Seminar
Details
The spring Summit of the Heads of State and Government of the European Union is scheduled for May 22. The President of the European Council Herman Van Rompuy plans to dedicate the Summit to the theme of the energy policy and in particular to the question of the energy prices. This choice is fully understandable in light of Eurostat data, which show the EU-wide increase of the gas prices for the industrial consumers by 28,3 % and for the private households by 23,1 % in the period between 2010 and 2012. The issue of the energy prices is of crucial importance for both the private households and the industry, for which it translates in the competitiveness of the whole economy. Even though energy prices in Poland are considered as relatively low in absolute numbers, compared to the purchase power they belong to one of the highest in Europe, as the German prices do. Such a situation has its social consequences, giving rise to the increasing wave of discontent. This situation is also problematic for the competitiveness of the economy of the Member States and for the EU as a whole. How do Poland and Germany – two countries with the leading industry production in the EU deal with this situation.

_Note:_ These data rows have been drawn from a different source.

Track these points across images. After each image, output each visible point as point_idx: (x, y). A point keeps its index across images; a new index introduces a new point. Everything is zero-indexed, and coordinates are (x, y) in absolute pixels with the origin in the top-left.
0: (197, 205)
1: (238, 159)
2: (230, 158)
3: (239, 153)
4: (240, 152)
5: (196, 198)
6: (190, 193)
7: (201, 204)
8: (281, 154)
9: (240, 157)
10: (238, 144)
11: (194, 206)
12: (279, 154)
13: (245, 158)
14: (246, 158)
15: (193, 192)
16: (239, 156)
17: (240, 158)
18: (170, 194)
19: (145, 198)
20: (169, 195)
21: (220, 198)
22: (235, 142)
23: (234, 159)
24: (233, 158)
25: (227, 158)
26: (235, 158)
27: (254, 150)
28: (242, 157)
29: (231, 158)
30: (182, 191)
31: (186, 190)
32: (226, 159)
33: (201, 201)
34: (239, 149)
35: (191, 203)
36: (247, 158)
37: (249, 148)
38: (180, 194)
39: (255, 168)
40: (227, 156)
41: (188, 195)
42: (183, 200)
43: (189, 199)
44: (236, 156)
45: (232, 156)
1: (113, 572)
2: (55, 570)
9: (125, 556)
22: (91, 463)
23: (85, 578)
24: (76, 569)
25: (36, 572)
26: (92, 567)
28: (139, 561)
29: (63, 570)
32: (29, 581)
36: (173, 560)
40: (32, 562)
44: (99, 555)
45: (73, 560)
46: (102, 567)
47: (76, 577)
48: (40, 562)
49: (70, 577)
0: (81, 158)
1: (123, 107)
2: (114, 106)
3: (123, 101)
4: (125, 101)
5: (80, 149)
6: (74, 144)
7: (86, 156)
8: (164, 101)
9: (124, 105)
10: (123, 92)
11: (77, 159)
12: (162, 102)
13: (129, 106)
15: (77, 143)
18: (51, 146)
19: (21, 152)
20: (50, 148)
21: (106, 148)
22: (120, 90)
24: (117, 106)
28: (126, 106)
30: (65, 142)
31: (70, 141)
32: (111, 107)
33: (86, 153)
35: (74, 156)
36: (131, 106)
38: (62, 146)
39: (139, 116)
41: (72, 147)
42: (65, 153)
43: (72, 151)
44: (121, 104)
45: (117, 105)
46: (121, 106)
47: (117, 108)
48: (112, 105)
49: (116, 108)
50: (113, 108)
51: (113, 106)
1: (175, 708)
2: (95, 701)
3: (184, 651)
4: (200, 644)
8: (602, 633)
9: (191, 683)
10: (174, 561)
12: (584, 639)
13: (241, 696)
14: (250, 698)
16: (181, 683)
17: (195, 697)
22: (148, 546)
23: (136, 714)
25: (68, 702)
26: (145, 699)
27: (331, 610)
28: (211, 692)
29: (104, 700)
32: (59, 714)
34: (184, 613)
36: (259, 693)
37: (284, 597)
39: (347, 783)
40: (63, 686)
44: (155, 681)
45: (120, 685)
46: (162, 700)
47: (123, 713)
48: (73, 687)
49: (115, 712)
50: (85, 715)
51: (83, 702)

There exists a second dimension of this problem, as the wholesale energy prices are falling due to the low cost of the renewables energy production (the production costs of solar and wind energy are low, although the investment costs are high). At the same time, renewable energy cannot provide stable energy supply (cloudy or windless days) so construction of the conventional power plants is still indispensable. However, the decreasing wholesale energy prices make the financing of investments problematic.
In this context appears a question of investment in energy infrastructure. Although the European Commission finances the cross-border transmission infrastructure through the “Connecting Europe” programme but it is up to the Member States to ensure that their wattage is covered. In Poland the recent decision by Polish Energy Group to cancel construction of two new coal-fired blocks in the Opole Power Plant is not isolated – earlier such a decision was taken regarding some smaller scale investments by the German RWE and the French EdF.
How can the competitiveness of European economy be preserved, while the energy prices are high due to the prices of natural resources and the profitability of investment is low– those are the questions that we will attempt to tackle on the eve of the European Council.
Seminar programme:
1.00 – 1.30 pmRegistration
1.30 pm Opening of the seminar
Introduction by Ambassador Janusz Reiter, President of the Center of International Relations in Warsaw
1.45 pm Introductory statements (10 Minutes each):
Janusz Steinhoff, former deputy Prime Minister and Minister of the Economy
Mariusz Swora, PhD, Law Department of the Jagielloński University, President of the Energy Regulatory Office 2007–2010
Björn Spiegel, Economic Council to the CDU e.V., Head of the Energy Policy Division
Christoph Bender, Association of the German Petroleum Industry, Head of the Energy Policy Unit
Mechthild Woersdoerfer, Head of Unit for Energy Policy & Monitoring of electricity, gas coal and oil markets, DG Energy, European Comission
2.45 – 4.00 pm Discussion – Questions and answers
Polish-English translation will be provided.